Chinese shares fluctuated before finishing higher after Biden said he told Chinese President Xi that “we welcome the competition – and that we are not looking for conflict.” Biden also said he didn’t seek worse relations with Russia.
The benchmark Shanghai Composite Index rose 17.83 points, or 0.5 percent, to 3,474.90, while Hong Kong’s Hang Seng Index ended up 231.92 points, or 0.8 percent, at 29,303.26.
Australian markets advanced as higher commodity prices helped lift shares of energy companies and gold miners. The benchmark S&P/ASX 200 Index edged up 17.60 points, or 0.3 percent, to 7,082.30, while the broader All Ordinaries Index ended up 26 points, or 0.4 percent, at 7,346.
Evolution Mining, Newcrest and Northern Star Resources climbed 2-3 percent as bullion prices jumped overnight after dovish rhetoric from the Federal Reserve. Resolute Mining surged 5.4 percent after reaffirming its 2021 guidance.
Woodside Petroleum and Santos posted modest gains as oil extended overnight gains. Viva Energy Group shares jumped 3.7 percent.
Medical gloves and protective suits company Ansell climbed 3.8 percent to extend gains from the previous session after upgrading guidance for FY21. Supermarket chain Woolworths tumbled 3.9 percent after a disappointing earnings report.
Seoul stocks fell for the third straight day despite the Federal Reserve’s soothing comments on inflation, interest rates and the economic outlook. The Kospi dipped 7.40 points, or 0.2 percent, to 3,174.07.
Chemical firm LG Chem surged 6.9 percent after posting a record earnings jump, while internet portal operator Naver, its rival Kakao and automaker Hyundai Motor all lost about 2 percent.

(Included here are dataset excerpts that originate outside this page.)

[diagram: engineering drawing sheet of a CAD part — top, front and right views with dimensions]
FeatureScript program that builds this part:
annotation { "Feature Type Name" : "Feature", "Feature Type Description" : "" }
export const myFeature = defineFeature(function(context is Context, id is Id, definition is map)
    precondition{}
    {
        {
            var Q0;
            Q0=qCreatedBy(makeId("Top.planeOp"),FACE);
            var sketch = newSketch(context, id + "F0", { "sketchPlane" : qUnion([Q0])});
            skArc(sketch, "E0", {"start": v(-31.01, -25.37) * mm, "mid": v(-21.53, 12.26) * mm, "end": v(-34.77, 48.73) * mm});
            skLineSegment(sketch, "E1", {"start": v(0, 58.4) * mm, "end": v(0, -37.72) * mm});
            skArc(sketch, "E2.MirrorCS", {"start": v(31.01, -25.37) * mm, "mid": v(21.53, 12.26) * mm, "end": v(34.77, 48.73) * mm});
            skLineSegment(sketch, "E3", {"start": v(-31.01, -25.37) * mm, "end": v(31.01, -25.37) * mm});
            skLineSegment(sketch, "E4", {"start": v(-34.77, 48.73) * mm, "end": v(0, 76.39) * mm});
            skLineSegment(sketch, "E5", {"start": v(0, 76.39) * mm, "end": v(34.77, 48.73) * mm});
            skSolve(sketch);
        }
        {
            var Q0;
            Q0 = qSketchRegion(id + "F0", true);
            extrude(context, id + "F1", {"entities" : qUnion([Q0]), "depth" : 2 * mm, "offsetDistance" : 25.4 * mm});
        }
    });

Business sentiment in South Korea picked up steam in April, the latest survey from the Bank of Korea showed earlier today, with a Business Survey Index score of 96.0 – up from 89.0 in March. The outlook also improved, climbing from 91.0 last month to 98.0 in April.
New Zealand shares eked out modest gains, with the benchmark NZX-50 Index rising 69.06 points, or 0.6 percent, to 12,715.20 after data showed both exports and imports grew in March from the previous month. Z Energy shares jumped 3.5 percent and A2 Milk Company advanced 1.7 percent.

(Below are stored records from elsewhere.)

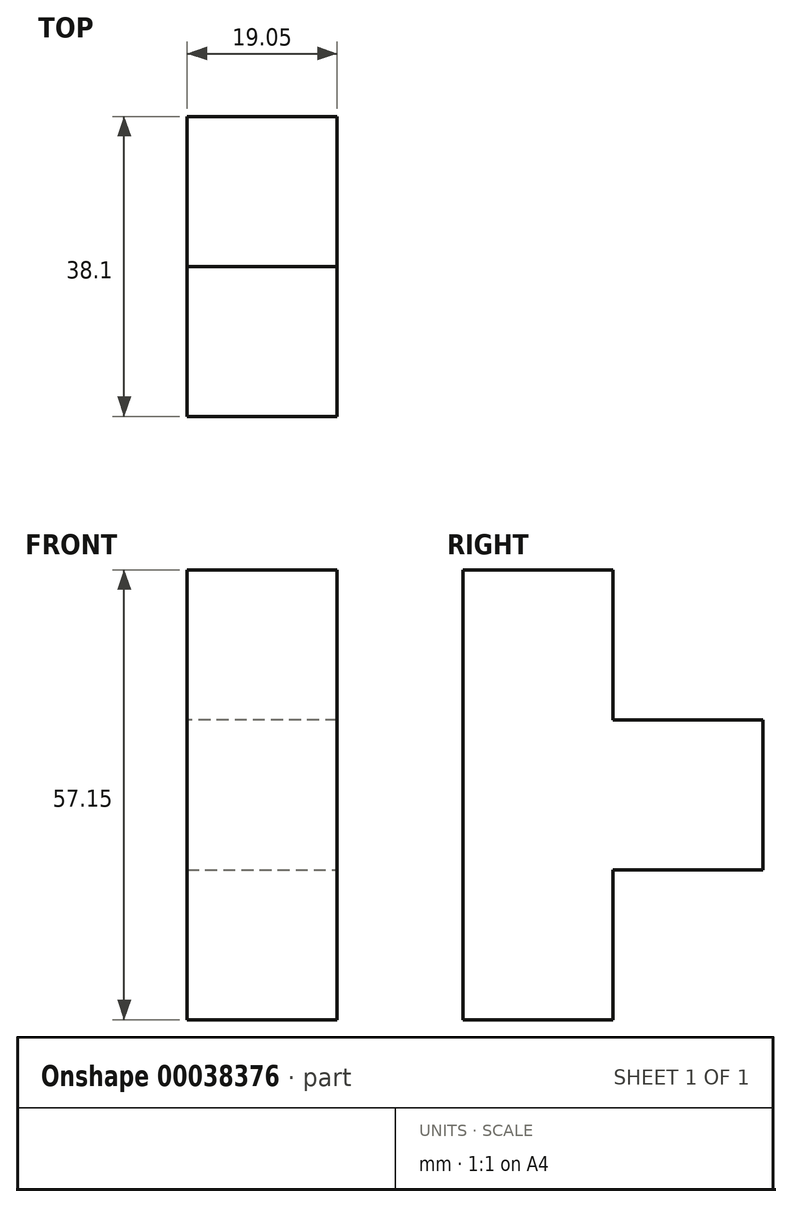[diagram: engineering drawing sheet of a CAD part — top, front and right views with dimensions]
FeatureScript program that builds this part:
annotation { "Feature Type Name" : "Feature", "Feature Type Description" : "" }
export const myFeature = defineFeature(function(context is Context, id is Id, definition is map)
    precondition{}
    {
        {
            var Q0;
            Q0=qCreatedBy(makeId("Top.planeOp"),FACE);
            var sketch = newSketch(context, id + "F0", { "sketchPlane" : qUnion([Q0])});
            skLineSegment(sketch, "E0.bottom", {"start": v(0, 0) * mm, "end": v(19.05, 0) * mm});
            skLineSegment(sketch, "E0.top", {"start": v(0, 19.05) * mm, "end": v(19.05, 19.05) * mm});
            skLineSegment(sketch, "E0.left", {"start": v(0, 0) * mm, "end": v(0, 19.05) * mm});
            skLineSegment(sketch, "E0.right", {"start": v(19.05, 0) * mm, "end": v(19.05, 19.05) * mm});
            skSolve(sketch);
        }
        {
            var Q0;
            Q0=makeQuery(id+"F0.imprint","IMPRINT",FACE,{"disambiguationData":[TD([[makeQuery(id+"F0.imprint","IMPRINT",EDGE,{"derivedFrom":sQuery(id+"F0.wireOp",EDGE,"E0.bottom")}),1.0]])]});
            extrude(context, id + "F1", {"entities" : qUnion([Q0]), "depth" : 19.05 * mm});
        }
        {
            var Q0;
            Q0=makeQuery(id+"F1.opExtrude","CAP_FACE",FACE,{"disambiguationData":[OSD([sQuery(id+"F0.wireOp",EDGE,"E0.bottom"),sQuery(id+"F0.wireOp",EDGE,"E0.top"),sQuery(id+"F0.wireOp",EDGE,"E0.left"),sQuery(id+"F0.wireOp",EDGE,"E0.right")])],"isStart":false});
            extrude(context, id + "F2", {"entities" : qUnion([Q0]), "operationType" : NewBodyOperationType.ADD, "depth" : 19.05 * mm});
        }
        {
            var Q0;
            {var subQ0=sQuery(id+"F0.wireOp",EDGE,"E0.top");Q0=makeQuery(id+"F2.boolean.opBoolean","MERGE",FACE,{"derivedFrom":[makeQuery(id+"F1.opExtrude","SWEPT_FACE",FACE,{"disambiguationData":[OSD([subQ0])]}),makeQuery(id+"F2.opExtrude","SWEPT_FACE",FACE,{"disambiguationData":[OSD([subQ0])]})]});}
            var sketch = newSketch(context, id + "F3", { "sketchPlane" : qUnion([Q0])});
            skLineSegment(sketch, "E1.bottom", {"start": v(0, 19.05) * mm, "end": v(-19.05, 19.05) * mm});
            skLineSegment(sketch, "E1.top", {"start": v(0, 38.1) * mm, "end": v(-19.05, 38.1) * mm});
            skLineSegment(sketch, "E1.left", {"start": v(0, 19.05) * mm, "end": v(0, 38.1) * mm});
            skLineSegment(sketch, "E1.right", {"start": v(-19.05, 19.05) * mm, "end": v(-19.05, 38.1) * mm});
            skSolve(sketch);
        }
        {
            var Q0;
            Q0=makeQuery(id+"F3.imprint","IMPRINT",FACE,{"disambiguationData":[TD([[makeQuery(id+"F3.imprint","IMPRINT",EDGE,{"derivedFrom":sQuery(id+"F3.wireOp",EDGE,"E1.bottom")}),-1.0]])]});
            extrude(context, id + "F4", {"entities" : qUnion([Q0]), "operationType" : NewBodyOperationType.ADD, "depth" : 19.05 * mm});
        }
        {
            var Q0;
            Q0=makeQuery(id+"F4.boolean.opBoolean","MERGE",FACE,{"derivedFrom":[makeQuery(id+"F2.opExtrude","CAP_FACE",FACE,{"disambiguationData":[OSD([sQuery(id+"F0.wireOp",EDGE,"E0.bottom"),sQuery(id+"F0.wireOp",EDGE,"E0.top"),sQuery(id+"F0.wireOp",EDGE,"E0.left"),sQuery(id+"F0.wireOp",EDGE,"E0.right")])],"isStart":false}),makeQuery(id+"F4.opExtrude","SWEPT_FACE",FACE,{"disambiguationData":[OSD([sQuery(id+"F3.wireOp",EDGE,"E1.top")])]})]});
            var sketch = newSketch(context, id + "F5", { "sketchPlane" : qUnion([Q0])});
            skLineSegment(sketch, "E2.bottom", {"start": v(19.05, 19.05) * mm, "end": v(0, 19.05) * mm});
            skLineSegment(sketch, "E2.top", {"start": v(19.05, 0) * mm, "end": v(0, 0) * mm});
            skLineSegment(sketch, "E2.left", {"start": v(19.05, 19.05) * mm, "end": v(19.05, 0) * mm});
            skLineSegment(sketch, "E2.right", {"start": v(0, 19.05) * mm, "end": v(0, 0) * mm});
            skSolve(sketch);
        }
        {
            var Q0;
            Q0=makeQuery(id+"F5.imprint","IMPRINT",FACE,{"disambiguationData":[TD([[makeQuery(id+"F5.imprint","IMPRINT",EDGE,{"derivedFrom":sQuery(id+"F5.wireOp",EDGE,"E2.bottom")}),1.0]])]});
            extrude(context, id + "F6", {"entities" : qUnion([Q0]), "operationType" : NewBodyOperationType.ADD, "depth" : 19.05 * mm});
        }
    });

U.S. stocks ended lower overnight as the Fed left interest rates and asset purchases unchanged while pledging to keep policy accommodative for some time, despite rising inflation.
Officials strengthened their assessment of the economy, citing progress on vaccinations and strong policy support.
Traders also reacted to the latest earnings news from several big-name companies, including Alphabet, Visa, Microsoft and Boeing.
The Dow slid half a percent, the tech-heavy Nasdaq Composite slipped 0.3 percent and the S&P 500 edged down marginally.